Advice for the Polish team:
- sitting in offices a few thousand miles away and 6 time zones apart, building relations isn’t easy but it’s perfectly possible
- during conversations, spend some time asking about private matters and sharing some of your own related to e.g. family, hobby, holidays, weather… Don’t be surprised if the other person touches very private issues, e.g. religion, which is a perfectly acceptable question in cultures focused on relations
- personalize the correspondence, adding personal notes will be well received
D. Remember the boss is always right
Hierarchy in Malaysia is much more important than in Poland. One does not discuss or dispute with the boss; one executes his orders. Openly expressing one’s opinion means loss of face, group ostracism and often a layoff. As much as multinational corporations implement a culture with more openness and stimulation for expressing own opinions, in local companies and administrations this behaviour is simply unthinkable. In addition, there’s also the pride in one’s own country and its achievements to be considered. Malaysia is one of the Asian tigers, with well-developed IT and electronic sectors and its urban infrastructure is better than in many European countries. It also has stunning nature and is a paradise for tourists. The slogan “Malaysia Truly Asia” is a recognizable brand in the world.

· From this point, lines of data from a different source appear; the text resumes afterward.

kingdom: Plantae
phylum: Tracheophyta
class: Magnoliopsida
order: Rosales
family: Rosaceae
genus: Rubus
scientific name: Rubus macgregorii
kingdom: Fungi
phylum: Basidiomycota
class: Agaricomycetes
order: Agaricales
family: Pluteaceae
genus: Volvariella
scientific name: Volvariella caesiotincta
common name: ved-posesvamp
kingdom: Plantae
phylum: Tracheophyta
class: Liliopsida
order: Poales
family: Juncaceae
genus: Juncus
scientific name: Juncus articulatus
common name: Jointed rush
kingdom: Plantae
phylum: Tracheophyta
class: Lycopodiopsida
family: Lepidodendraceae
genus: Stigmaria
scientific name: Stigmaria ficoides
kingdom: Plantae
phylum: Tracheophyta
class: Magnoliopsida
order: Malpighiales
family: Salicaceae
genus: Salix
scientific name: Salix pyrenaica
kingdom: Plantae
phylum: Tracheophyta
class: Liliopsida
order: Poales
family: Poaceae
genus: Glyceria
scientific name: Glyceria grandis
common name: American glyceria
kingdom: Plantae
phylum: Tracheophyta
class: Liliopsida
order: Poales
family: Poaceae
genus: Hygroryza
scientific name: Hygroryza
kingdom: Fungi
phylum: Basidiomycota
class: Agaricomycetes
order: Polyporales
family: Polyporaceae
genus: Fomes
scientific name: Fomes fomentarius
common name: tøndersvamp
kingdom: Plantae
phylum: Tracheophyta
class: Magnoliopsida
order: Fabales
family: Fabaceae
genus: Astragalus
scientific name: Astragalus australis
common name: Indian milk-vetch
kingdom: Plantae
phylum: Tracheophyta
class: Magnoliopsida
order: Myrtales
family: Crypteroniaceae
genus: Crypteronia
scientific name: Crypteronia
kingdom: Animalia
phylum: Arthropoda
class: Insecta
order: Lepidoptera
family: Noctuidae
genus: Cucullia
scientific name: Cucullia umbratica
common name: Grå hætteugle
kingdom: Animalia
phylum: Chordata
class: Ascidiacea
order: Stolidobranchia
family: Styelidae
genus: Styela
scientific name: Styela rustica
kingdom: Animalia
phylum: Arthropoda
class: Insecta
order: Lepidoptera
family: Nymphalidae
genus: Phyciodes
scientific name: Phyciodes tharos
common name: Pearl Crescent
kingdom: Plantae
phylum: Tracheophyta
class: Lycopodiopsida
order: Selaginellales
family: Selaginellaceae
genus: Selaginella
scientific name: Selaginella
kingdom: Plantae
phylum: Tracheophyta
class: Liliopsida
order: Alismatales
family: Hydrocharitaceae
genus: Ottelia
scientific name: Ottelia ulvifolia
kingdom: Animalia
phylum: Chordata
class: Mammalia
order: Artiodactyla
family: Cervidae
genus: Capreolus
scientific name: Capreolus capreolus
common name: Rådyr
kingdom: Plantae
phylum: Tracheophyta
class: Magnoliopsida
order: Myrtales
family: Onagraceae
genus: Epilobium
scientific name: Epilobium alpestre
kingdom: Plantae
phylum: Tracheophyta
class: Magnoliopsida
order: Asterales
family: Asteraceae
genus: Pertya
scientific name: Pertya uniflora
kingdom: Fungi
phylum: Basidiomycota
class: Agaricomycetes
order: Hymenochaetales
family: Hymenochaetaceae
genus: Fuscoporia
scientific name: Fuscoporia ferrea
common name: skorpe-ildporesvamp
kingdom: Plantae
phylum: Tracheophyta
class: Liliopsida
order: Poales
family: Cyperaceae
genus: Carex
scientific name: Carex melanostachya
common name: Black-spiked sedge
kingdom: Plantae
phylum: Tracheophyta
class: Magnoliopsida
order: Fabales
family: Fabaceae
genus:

Advice for the Polish team:
- there’s a proverb in the East that a captain speaks to a captain and a general speaks to a general, meaning you should stay at your level of communication, never ask anything of your partner’s subordinate without asking for partner’s consent first
- bypassing hierarchy in communication will result in chaos and will be seen as lack of respect
- think twice before adding superiors in CC (unless it’s a praise), including superiors in correspondence causes much more stress than in Poland
- never ask for an opinion of a subordinate of your conversation partner, you will create an awkward situation for everyone and you won’t hear anything different than full agreement with the superior
Recipe for leaders and HR
Cultural customs are deeply embedded, often on the level of values. Cross-cultural intelligence isn’t about fully adapting to the other side or, the opposite, about changing partners’ behavior at any price. Cross-cultural intelligence is about awareness of differences and their consequences for business; it’s about wise building of synergies and addressing potential conflicts. As a leader or HR Business Partner, you should take care of:
- team’s awareness of the existence of cultural differences
- diagnosing crucial communication problems
- designing short-term and long-term solutions
- implementing them
- building organizational culture
From Malaysian perspective
During a workshop, which I recently conducted in Kuala Lumpur, I went with my Malaysian colleague for dinner and asked him what he thinks of cooperation with Europeans. He admitted, it could be very frustrating. Our direct communication style is seen by Malaysian as aggressive and our routine of adding superiors in cc. in correspondence is like letting a bull into a porcelain shop. Lastly, he said laughing, whatever we do, group outings for meals will continue, so you Westeners should get used to it.